Lending lessons learned from Lehman’s loss

Has your credit union’s lending department learned its lesson from Lehman Brothers? At a very high level, the demise of Lehman Brothers is simple: The company took on an extraordinary amount of mortgage loans, a good portion of them in the Alt-A market. Whereas subprime mortgages are considered extremely high risk loans due to the poor credit history (or lack thereof) of the borrower, Alt-A is a classification of mortgages where the risk profile falls between prime and subprime. The borrowers behind Alt-A mortgages typically have clean credit histories, but features of the mortgage itself (higher loan-to-value and debt-to-income ratios, or inadequate documentation of the borrower’s income) will generally have some issues that increase its risk profile.

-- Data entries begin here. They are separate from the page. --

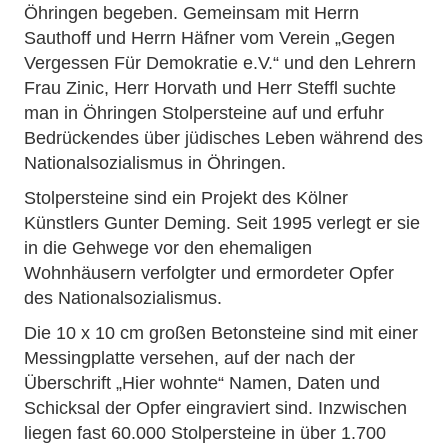
Öhringen begeben. Gemeinsam mit Herrn
Sauthoff und Herrn Häfner vom Verein „Gegen
Vergessen Für Demokratie e.V.“ und den Lehrern
Frau Zinic, Herr Horvath und Herr Steffl suchte
man in Öhringen Stolpersteine auf und erfuhr
Bedrückendes über jüdisches Leben während des
Nationalsozialismus in Öhringen.
Stolpersteine sind ein Projekt des Kölner
Künstlers Gunter Deming. Seit 1995 verlegt er sie
in die Gehwege vor den ehemaligen
Wohnhäusern verfolgter und ermordeter Opfer
des Nationalsozialismus.
Die 10 x 10 cm großen Betonsteine sind mit einer
Messingplatte versehen, auf der nach der
Überschrift „Hier wohnte“ Namen, Daten und
Schicksal der Opfer eingraviert sind. Inzwischen
liegen fast 60.000 Stolpersteine in über 1.700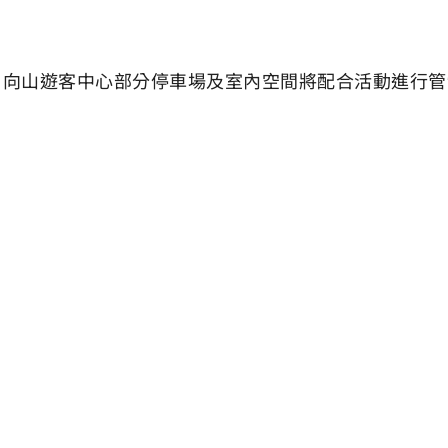
動，向山遊客中心部分停車場及室內空間將配合活動進行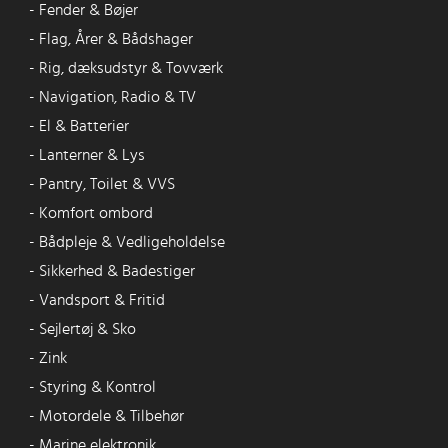
-
Fender & Bøjer
-
Flag, Årer & Bådshager
-
Rig, dæksudstyr & Tovværk
-
Navigation, Radio & TV
-
El & Batterier
-
Lanterner & Lys
-
Pantry, Toilet & VVS
-
Komfort ombord
-
Bådpleje & Vedligeholdelse
-
Sikkerhed & Badestiger
-
Vandsport & Fritid
-
Sejlertøj & Sko
-
Zink
-
Styring & Kontrol
-
Motordele & Tilbehør
-
Marine elektronik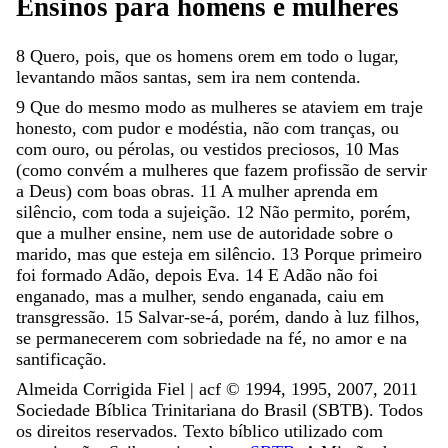
Ensinos
para
homens
e
mulheres
8
Quero
,
pois
,
que
os
homens
orem
em
todo
o
lugar
,
levantando
mãos
santas
,
sem
ira
nem
contenda
.
9
Que
do
mesmo
modo
as
mulheres
se
ataviem
em
traje
honesto
,
com
pudor
e
modéstia
,
não
com
tranças
,
ou
com
ouro
,
ou
pérolas
,
ou
vestidos
preciosos
,
10
Mas
(
como
convém
a
mulheres
que
fazem
profissão
de
servir
a
Deus
)
com
boas
obras
.
11
A
mulher
aprenda
em
silêncio
,
com
toda
a
sujeição
.
12
Não
permito
,
porém
,
que
a
mulher
ensine
,
nem
use
de
autoridade
sobre
o
marido
,
mas
que
esteja
em
silêncio
.
13
Porque
primeiro
foi
formado
Adão
,
depois
Eva
.
14
E
Adão
não
foi
enganado
,
mas
a
mulher
,
sendo
enganada
,
caiu
em
transgressão
.
15
Salvar-se-á
,
porém
,
dando
à
luz
filhos
,
se
permanecerem
com
sobriedade
na
fé
,
no
amor
e
na
santificação
.
Almeida Corrigida Fiel | acf ©️ 1994, 1995, 2007, 2011
Sociedade Bíblica Trinitariana do Brasil (SBTB). Todos
os direitos reservados. Texto bíblico utilizado com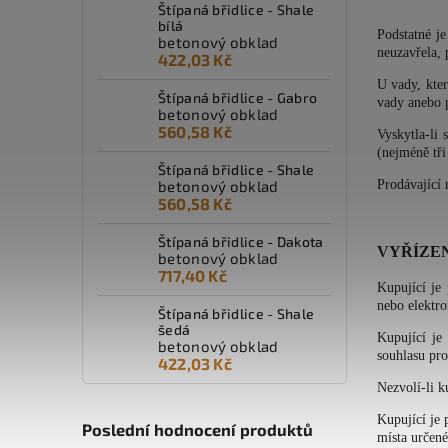
Štípaná břidlice - Shale
bílá
Podstatné j
betonový obklad
neuzavřela, 
422,03 Kč
U vady, kter
Štípaná břidlice - Gabro
vady anebo 
betonový obklad
560,58 Kč
Vyskytla-li 
(nejméně tři
Štípaná břidlice - Shale
betonový obklad
Prodávající
560,58 Kč
Štípaná břidlice - Dakota
VYŘÍZE
betonový obklad
717,40 Kč
Kupující je
nebo elektro
Štípaná břidlice - Shale
šedá
Kupující je
betonový obklad
souhlasu pro
422,03 Kč
Nezvolí-li k
Kupující je 
Poslední hodnocení produktů
místa určené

However, the higher interest rates the bank garnished from these loans made them especially appealing, and Lehman Brothers took on the risk in extraordinary numbers.

From 2004 to 2006, Lehman accumulated such large volumes of these higher risk loans, that when the real estate market bubble collapsed in the summer of 2006, and the riskier borrowers started to default, rather than curtail their mortgage portfolio, Lehman made the detrimental mistake of pushing forward.  In 2007,  Lehman underwrote more mortgage-backed securities than any other firm, accumulating an $85 billion portfolio, or four times its shareholders’ equity.1 It wasn’t long before these risks, and the failed recovery of the housing market, forced Lehman to file for bankruptcy.